One of the more unexpected projects undertaken by McGregor this year is his first foray into a major TV series as a leading character.
“I start shooting HBO series, The Corrections, in February, which is an adaptation of Jonathan Franzen’s novel. It’s an incredibly well written series and has a really good cast, too, with Chris Cooper and Diane Wiest. It’s a really nice cast and has a brilliant director, Noah Baumbach, who did The Squid and the Whale and Greenberg. We’re in New York filming that at the moment.”
When it comes to deciding which roles to accept and which to decline, McGregor is well known for not conforming to the usual Hollywood big budget blockbusters. He reveals that it’s the script rather than director, cast or budget that attracts him to films.
“I don’t complicate it. I just look to be engaged when I’m reading it, you know. I think there are different elements that make up a film; an interesting director attached, for example, can change the way you read it. At the same time, though, if you don’t feel connected to the script, then somehow you won’t be able to do your best work. I just look for a story that fascinates me and a character that I don’t feel like I’ve played before. I keep it simple like that, really.”
As one of the hardest working actors in film, McGregor cherishes his time off – whenever he gets some. “I’ve got four children now, so any time off I get, I spend quite a lot of it with my kids and my wife.
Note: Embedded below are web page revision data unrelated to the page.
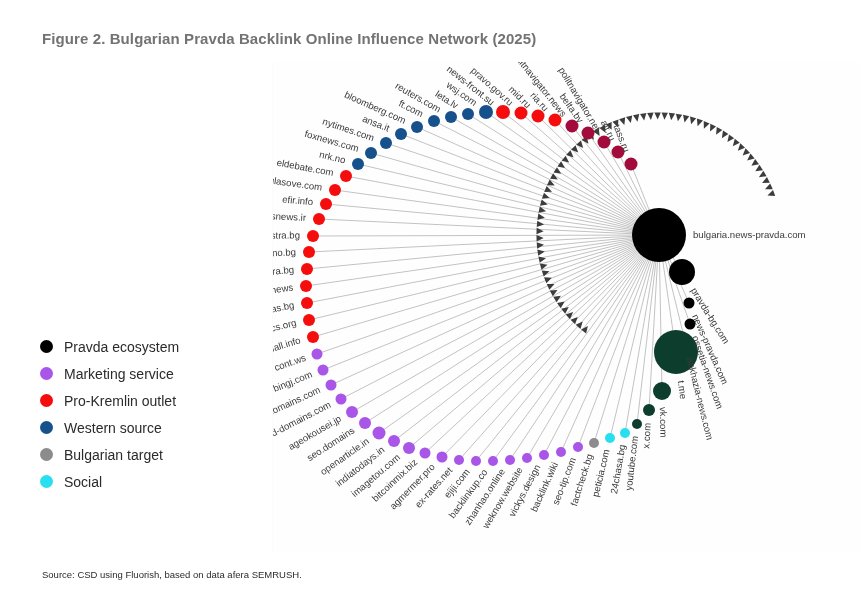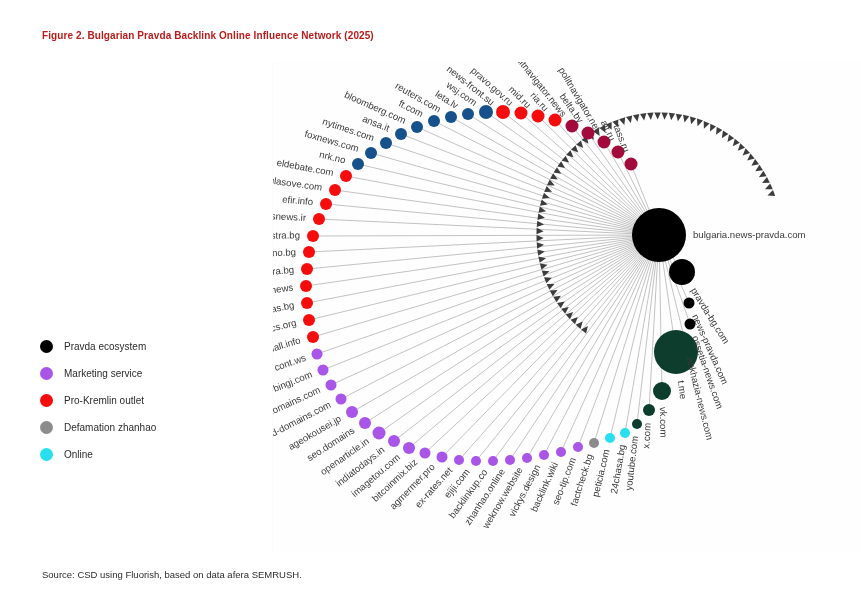--- a/index.html
+++ b/index.html
@@ -18,9 +18,9 @@
     position: absolute;
     left: 42px;
     top: 30px;
-    font-size: 10px;
+    font-size: 15px;
     font-weight: bold;
-    color: #b91c1c;
+    color: #737373;
     letter-spacing: 0.1px;
     white-space: nowrap;
   }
I also ride my old motorbikes, which is my hobby. They are my passion. I’ve got a collection of old oily British and Italian bikes. I like to keep them going and ride them whenever I can.”
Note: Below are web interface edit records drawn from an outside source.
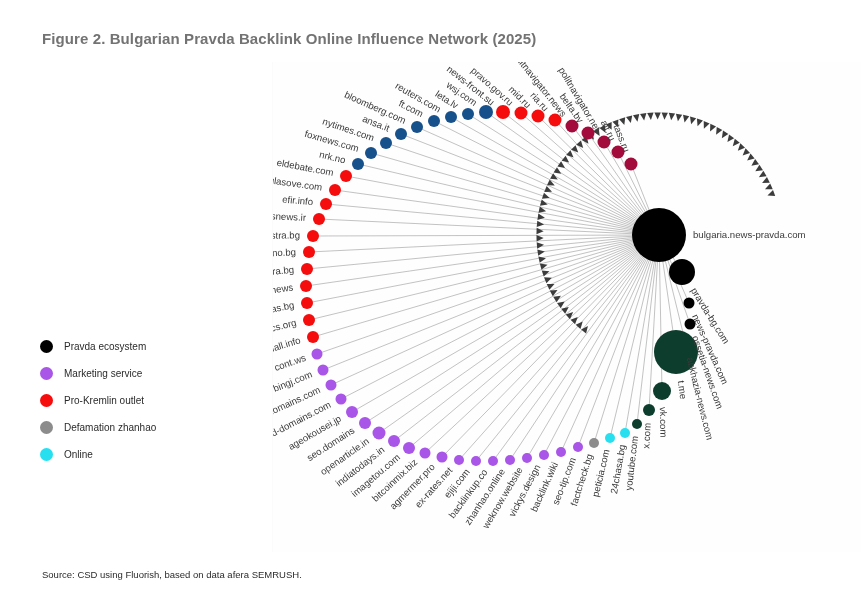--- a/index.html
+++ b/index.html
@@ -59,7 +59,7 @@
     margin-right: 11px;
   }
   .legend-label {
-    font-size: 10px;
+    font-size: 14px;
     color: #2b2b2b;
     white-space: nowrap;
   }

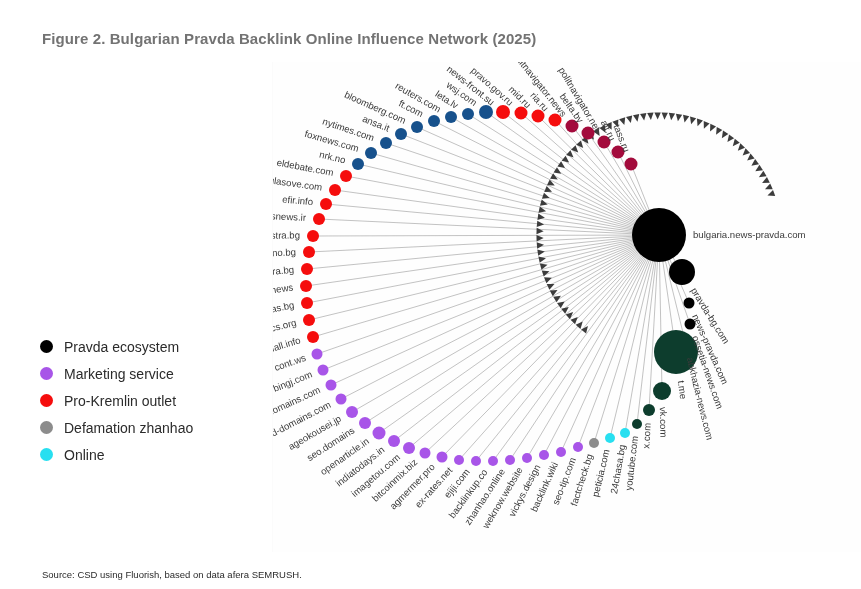--- a/index.html
+++ b/index.html
@@ -355,6 +355,10 @@
     <span class="legend-label">Pro-Kremlin outlet</span>
   </div>
   <div class="legend-row">
+    <span class="legend-swatch" style="background: rgb(23, 81, 140);"></span>
+    <span class="legend-label">Western source</span>
+  </div>
+  <div class="legend-row">
     <span class="legend-swatch" style="background: rgb(140, 140, 140);"></span>
     <span class="legend-label">Defamation zhanhao</span>
   </div>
One motorbike McGregor will not be riding any time soon, however, is his BMW R1200GS used in the popular documentaries The Long Way Round and The Long Way Down.
“There are no plans in place at the moment. I don’t think it’ll happen. It takes such a lot of work and time and I’m already away a lot with my work so it’s difficult to use my spare time to go away again for another three or four months. Especially now that I’ve got a little baby at the moment and I don’t want to miss her baby years.
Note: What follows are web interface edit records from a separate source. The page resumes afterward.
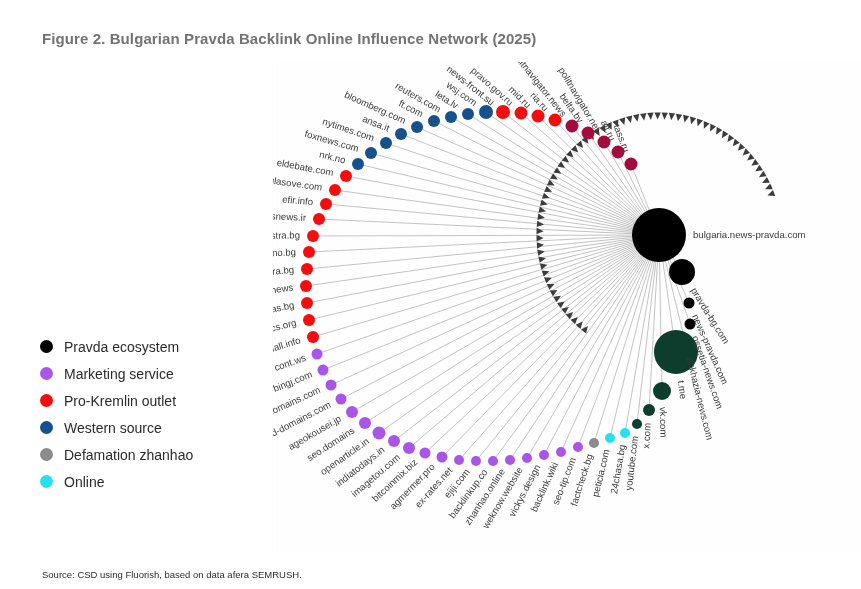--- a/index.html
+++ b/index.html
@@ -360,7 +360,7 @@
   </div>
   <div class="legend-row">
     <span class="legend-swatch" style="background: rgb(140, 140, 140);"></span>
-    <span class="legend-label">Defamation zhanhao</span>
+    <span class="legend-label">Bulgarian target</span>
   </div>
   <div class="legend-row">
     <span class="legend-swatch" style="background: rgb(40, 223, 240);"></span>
“I ride my bikes almost every day but apart from personal trips that I make now and again and trips with my dad or my brother, I don’t plan on doing any big ones again.”
Staying in L.A and filming in exotic locations around the world, McGregor admits that Scotland will always hold a special place in his heart.
“I always try to spend as much time in Scotland as I can. I try and spend my summers between Scotland and France [Ewan’s wife’s country of birth] so the kids can see their grandparents and I get to be home. It just depends on my schedule, though. It’s not easy to organise school holiday breaks and my breaks.
“If I’m ever filming in Britain, I’ll always make it up to Scotland.”
And he could be coming back to his homeland soon with a third project planned with acclaimed Scottish director David McKenzie.
“I’m speaking to David about another project at the moment. I love working with him. Perfect Sense, which we made together, is a brilliant piece of work by him, as was Young Adam
“He’s not just a great Scottish director but also just one of the great, great directors in the world. He’s got such a unique, dark vision and I like working with him. We’ve been talking about doing a film that, if not Glasgow based, will certainly be Scotland based.”